Valuation and Price Action
Hawaiian Electric’s stock has sold off a lot, but still doesn’t look that cheap on a PE basis given the risks at hand. Investors assessing this company probably also follow other utilities and regional banks, where there are companies trading at depressed valuations without the idiosyncratic risk factors present here. Similar bargains can be found in the energy sector that also lack as severe risk factors. The valuation of Hawaiian Electric just doesn’t look that compelling to us even if a lot ends up going right, and investors do not appear to be adequately compensated for the risk.
Hawaiian Electric is most likely trading below book value because the market is questioning their balance sheet, in our view. The market likely believes that their balance sheet has some missing liabilities on it, and that their true book value is much lower than what is stated on their balance sheet. This may or may not end up being the case, but the market is definitely discounting something. Given the situation, we wouldn’t be comfortable investing based on a discount to book value.
Shares have sold off heavily following the news and events surrounding the Maui Wildfires. The market tends to shoot first and ask questions later, especially so after a major tragedy.

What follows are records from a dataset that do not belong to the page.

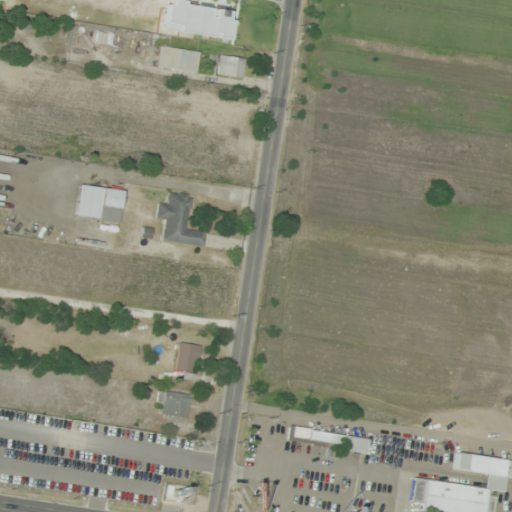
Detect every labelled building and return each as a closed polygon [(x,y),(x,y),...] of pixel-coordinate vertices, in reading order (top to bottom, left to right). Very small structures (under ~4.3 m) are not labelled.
[(227,31),(226,45),(250,46),(252,16),(221,14),(220,31),(227,31)] [(154,67),(194,73),(197,52),(158,46),(154,67)] [(243,58),(218,56),(216,75),(241,77),(243,58)] [(119,208),(120,190),(100,189),(99,206),(119,208)] [(161,241),(203,246),(204,231),(185,229),(189,194),(167,192),(165,204),(156,203),(155,219),(163,220),(161,241)] [(182,378),(194,380),(199,346),(178,343),(174,369),(184,371),(182,378)] [(189,394),(157,391),(156,403),(162,404),(161,414),(186,417),(189,394)] [(286,442),(342,444),(342,431),(287,430),(286,442)] [(364,454),(367,439),(345,436),(343,451),(364,454)] [(152,472),(181,470),(180,451),(151,453),(152,472)] [(511,461),(453,453),(451,469),(485,474),(483,488),(412,478),(409,501),(418,502),(416,511),(490,511),(493,492),(502,493),(504,478),(511,479),(511,461)]
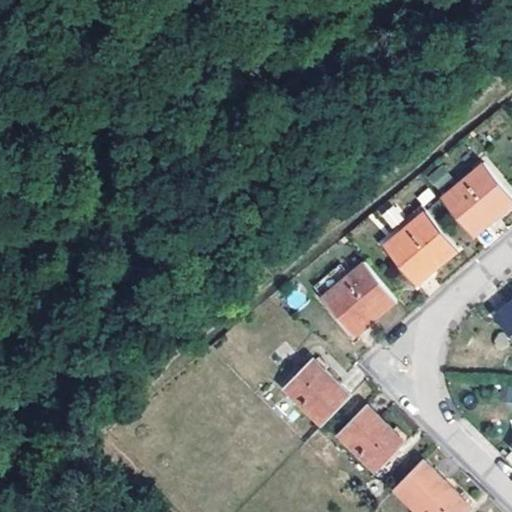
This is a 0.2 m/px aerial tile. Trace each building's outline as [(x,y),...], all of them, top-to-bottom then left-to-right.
[(511,198),(480,162),(438,197),(465,228),(486,210),(492,216),(511,199),(511,198)] [(471,235),(492,216),(486,210),(465,228),(471,235)] [(423,211),(380,247),(407,277),(427,260),(433,267),(455,249),(423,211)] [(433,267),(427,260),(407,277),(413,284),(433,267)] [(361,263),(319,299),(345,328),(366,311),(373,319),(396,300),(361,263)] [(511,299),(492,316),(511,338),(511,299)] [(352,337),(373,319),(366,311),(345,328),(352,337)] [(310,357),(281,385),(320,423),(349,394),(310,357)] [(362,406),(333,434),(372,471),(401,443),(362,406)] [(420,459),(391,489),(414,511),(461,511),(467,506),(420,459)]
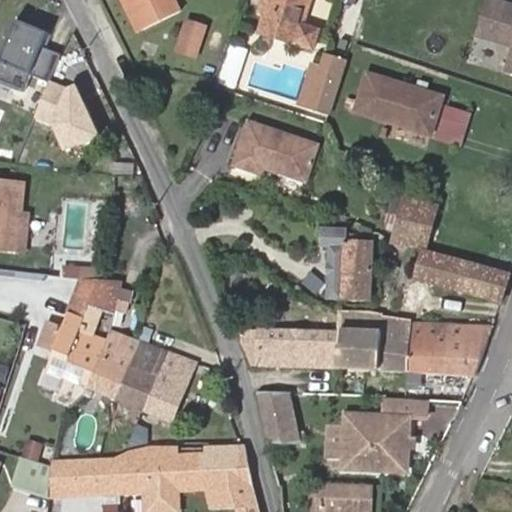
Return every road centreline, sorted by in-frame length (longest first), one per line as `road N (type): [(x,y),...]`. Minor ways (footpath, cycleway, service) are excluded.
road 1 (residential): [(278,511),(183,197),(81,0)]
road 2 (residential): [(428,511),(511,318)]
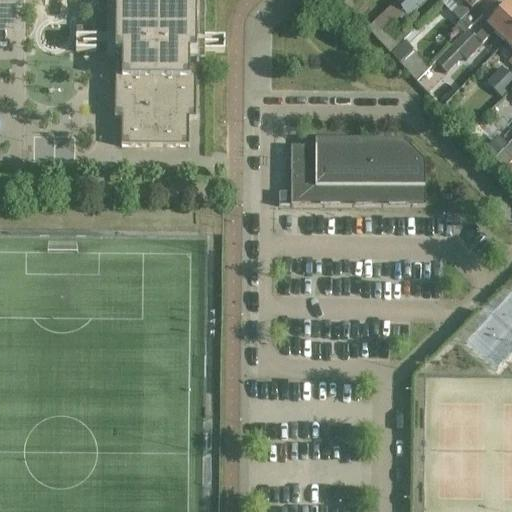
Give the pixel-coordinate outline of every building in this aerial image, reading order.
[(0,0),(0,7),(23,8),(23,0),(114,0),(114,120),(121,120),(121,148),(189,148),(189,120),(196,120),(196,0),(0,0)] [(394,59),(408,45),(423,31),(414,22),(397,39),(390,39),(385,32),(398,19),(400,21),(408,22),(417,14),(413,10),(424,0),(398,0),(367,30),(394,59)] [(483,0),(461,0),(465,4),(454,15),(460,22),(456,26),(464,34),(482,16),(475,8),(483,0)] [(505,44),(511,36),(511,7),(509,5),(476,39),(468,31),(435,63),(447,75),(463,59),(467,62),(494,33),(505,44)] [(76,38),(75,53),(95,53),(95,45),(95,38),(80,38),(76,38)] [(224,39),(204,39),(204,54),(224,54),(224,39)] [(413,51),(408,45),(394,59),(416,82),(429,70),(412,52),(413,51)] [(511,87),(511,77),(500,67),(486,83),(502,98),(511,87)] [(425,164),(403,142),(315,142),(315,148),(291,148),(291,209),(425,208),(425,164)]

Contrarian and value investors may be tempted to take a position here and the company may indeed be undervalued at current prices. The water is muddy, which can be a sign of opportunity just as it can be a sign of danger. Our belief is that the potential reward is not great enough to merit the risks, and investors would be better off investing their capital elsewhere. We have nothing against the company. Long investors who disagree with us can certainly make a valid bullish case and we wish them the best of luck with their investment. Distressed asset investing is not the type of game we play, but there are plenty of others who can play it well.
The main risks to being bullish here concern the potential wildfire liabilities and balance sheet risk regarding the regional bank subsidiary.
The main risks to being bearish here are the possibility of a quick and favorable litigation outcome as well as the possibility for interest rates to decrease.
We think the situation here is difficult to assess and ultimately not worth the risk. For this reason, we believe that staying on the sidelines is the most prudent course of action.
We view Hawaiian Electric as being a poor investment opportunity based on the multitude of difficult to quantify risks, as well as the valuation discount not being wide enough for our liking. There are plenty of better opportunities out there with much clearer fundamentals in both the utility and regional banking sectors (as well as energy), so taking a position in Hawaiian Electric at these prices seems unwise given the investment alternatives available in the same (or adjacent) industries. There are multiple upside catalysts that could play out so shorting this company appears equally unwise. For now, we believe that staying on the sidelines is the best course of action.